Mit dieser Methode konnte der Blausäuregehalt von ursprünglich 390 mg/kg TS auf unter 40 mg/kg TS gesenkt werden, was deutlich unter dem gesetzlichen Grenzwert von 150 mg/kg liegt.

Herausforderungen in der Blausäureanalytik
Ein weiteres Ergebnis des Projekts war die Identifikation analytischer Herausforderungen bei der Bestimmung des Blausäuregehalts in Leinsamenpresskuchen. Variationen in der Probenaufbereitung, den enzymatischen Hydrolysebedingungen und den verwendeten Detektionsmethoden führten in der Praxis zu erheblichen Unterschieden in den Analyseergebnissen.
Im Rahmen eines Laborvergleichs mit acht Analytiklaboren sowie eines Round Tables mit Expertinnen und Experten aus Forschung, Industrie und Analytik wurde festgestellt, dass bisher keine standardisierte Methode für die Bestimmung des Blausäuregehalts in Leinsamenpresskuchen existiert. Insbesondere die vollständige Spaltung der Glycoside und die Auswahl einer geeigneten Enzymquelle wurden als kritische Faktoren identifiziert.
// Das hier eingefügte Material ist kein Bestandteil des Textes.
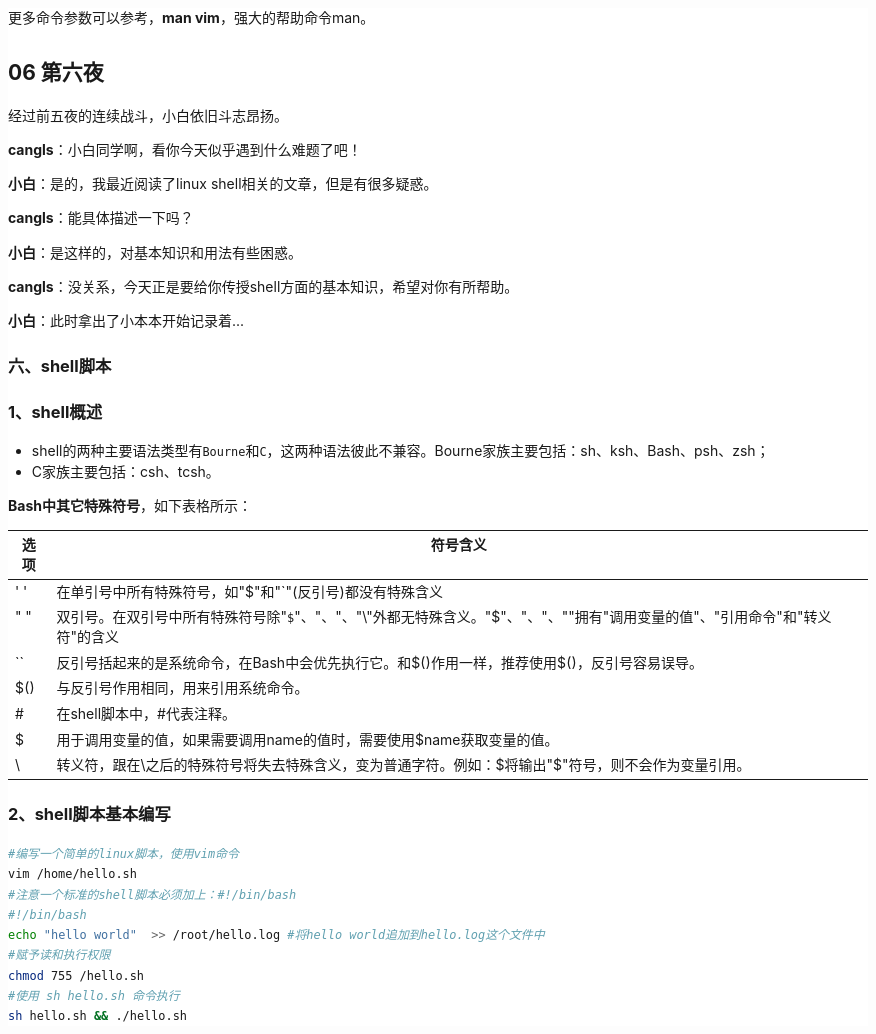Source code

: 更多命令参数可以参考，**man vim**，强大的帮助命令man。



## 06 第六夜

经过前五夜的连续战斗，小白依旧斗志昂扬。

**cangls**：小白同学啊，看你今天似乎遇到什么难题了吧！

**小白**：是的，我最近阅读了linux shell相关的文章，但是有很多疑惑。

**cangls**：能具体描述一下吗？

**小白**：是这样的，对基本知识和用法有些困惑。

**cangls**：没关系，今天正是要给你传授shell方面的基本知识，希望对你有所帮助。

**小白**：此时拿出了小本本开始记录着...

### 六、shell脚本

### 1、shell概述

- shell的两种主要语法类型有`Bourne`和`C`，这两种语法彼此不兼容。Bourne家族主要包括：sh、ksh、Bash、psh、zsh；
- C家族主要包括：csh、tcsh。

**Bash中其它特殊符号**，如下表格所示：

| 选项 | 符号含义                                                     |
| ---- | ------------------------------------------------------------ |
| ' '  | 在单引号中所有特殊符号，如"$"和"`"(反引号)都没有特殊含义     |
| " "  | 双引号。在双引号中所有特殊符号除"`$`"、"、"、"\\"外都无特殊含义。"\$"、"、"、"\"拥有"调用变量的值"、"引用命令"和"转义符"的含义 |
| ``   | 反引号括起来的是系统命令，在Bash中会优先执行它。和\$()作用一样，推荐使用\$()，反引号容易误导。 |
| \$() | 与反引号作用相同，用来引用系统命令。                         |
| #    | 在shell脚本中，#代表注释。                                   |
| \$   | 用于调用变量的值，如果需要调用name的值时，需要使用$name获取变量的值。 |
| \    | 转义符，跟在\之后的特殊符号将失去特殊含义，变为普通字符。例如：\$将输出"$"符号，则不会作为变量引用。 |



### 2、shell脚本基本编写

```bash
#编写一个简单的linux脚本，使用vim命令
vim /home/hello.sh 
#注意一个标准的shell脚本必须加上：#!/bin/bash
#!/bin/bash  
echo "hello world"  >> /root/hello.log #将hello world追加到hello.log这个文件中
#赋予读和执行权限 
chmod 755 /hello.sh
#使用 sh hello.sh 命令执行
sh hello.sh && ./hello.sh
```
Potenzial für die Lebensmittelindustrie
Das entwickelte Verfahren bietet neue Möglichkeiten für die Nutzung von Leinsamenpresskuchen als sichere Zutat in Lebensmitteln. Neben der erfolgreichen Blausäurereduktion wurden die Auswirkungen der Behandlung auf technofunktionelle Eigenschaften untersucht. Die Ergebnisse zeigen, dass der extrudierte Presskuchen weiterhin für die Herstellung texturierter Proteine für Fleischersatzprodukte geeignet ist.
Zukünftige Forschungsarbeiten sollten sich darauf konzentrieren, die Prozessparameter der Extrusion weiter zu optimieren, um die Proteinfunktionalität bestmöglich zu erhalten. Zudem ist die Entwicklung standardisierter Analysemethoden notwendig, um eine zuverlässige Bewertung des Blausäuregehalts von Leinsamenpresskuchen zu gewährleisten. Darüber hinaus müssen Strategien für eine sichere Ableitung und Entfernung der freigesetzten Blausäure im industriellen Maßstab erarbeitet werden, um eine breite Anwendung in der Lebensmittelindustrie zu ermöglichen.